Exercise material:
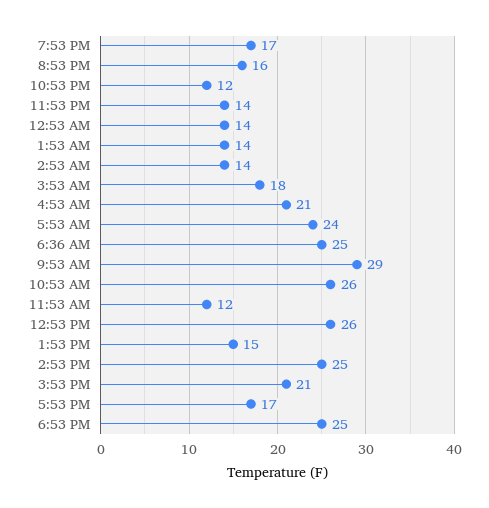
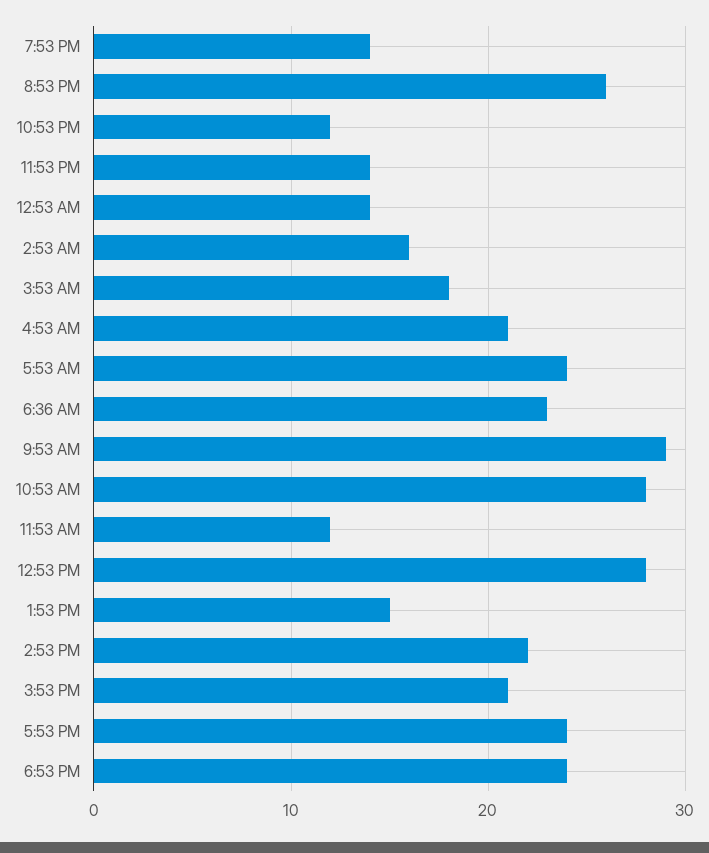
7:53 PM: 17 -> 14
8:53 PM: 16 -> 26
1:53 AM: 14 -> none
2:53 AM: 14 -> 16
6:36 AM: 25 -> 23
10:53 AM: 26 -> 28
12:53 PM: 26 -> 28
2:53 PM: 25 -> 22
5:53 PM: 17 -> 24
6:53 PM: 25 -> 24

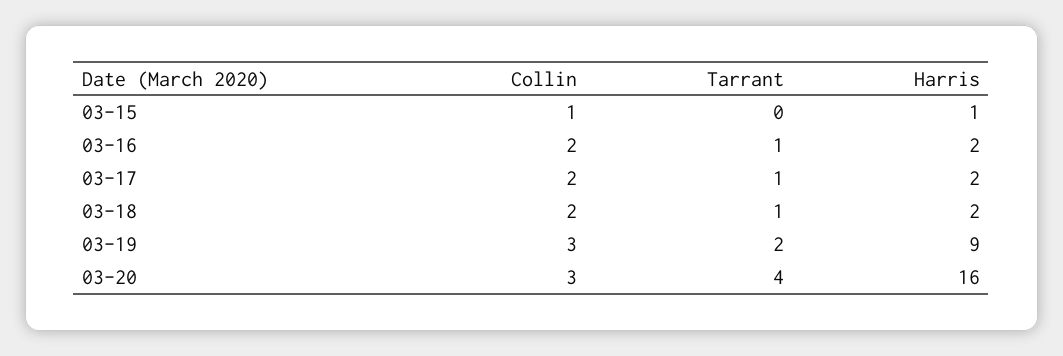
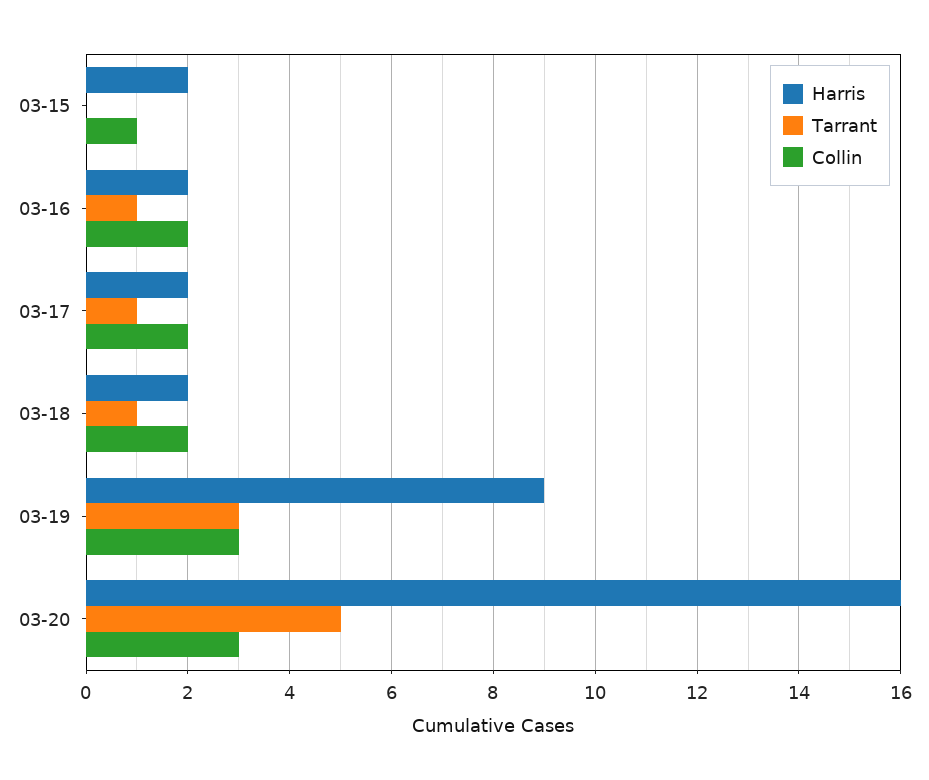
Harris, 03-15: 1 -> 2
Tarrant, 03-19: 2 -> 3
Tarrant, 03-20: 4 -> 5

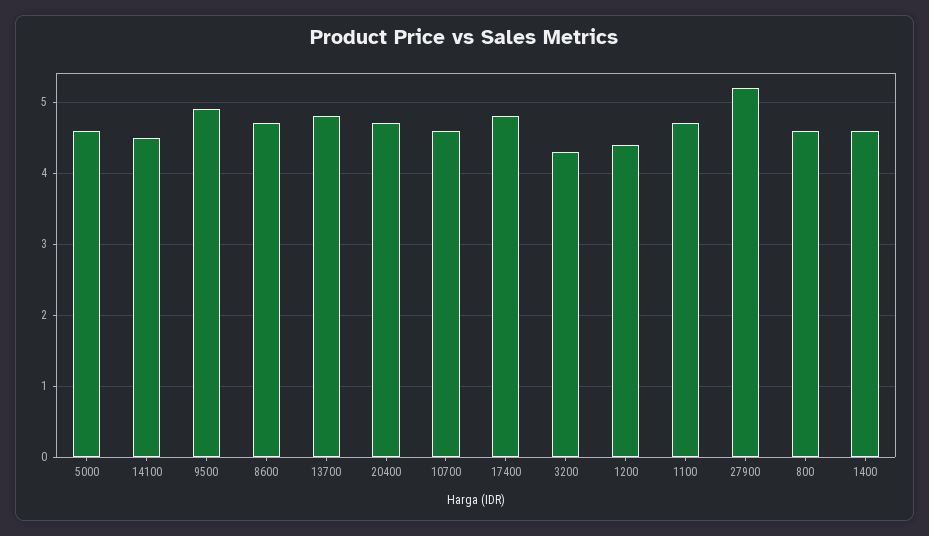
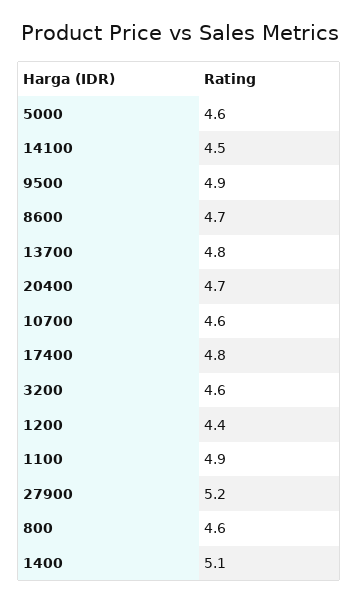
3200: 4.3 -> 4.6
1100: 4.7 -> 4.9
1400: 4.6 -> 5.1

Problem description:
Could you write out again, exactly, the lines from the line containing "Tarrant, 03-19: 2 -> 3" through the last line of the records above? Leave out the pictures.

Task answer:
Tarrant, 03-19: 2 -> 3
Tarrant, 03-20: 4 -> 5

3200: 4.3 -> 4.6
1100: 4.7 -> 4.9
1400: 4.6 -> 5.1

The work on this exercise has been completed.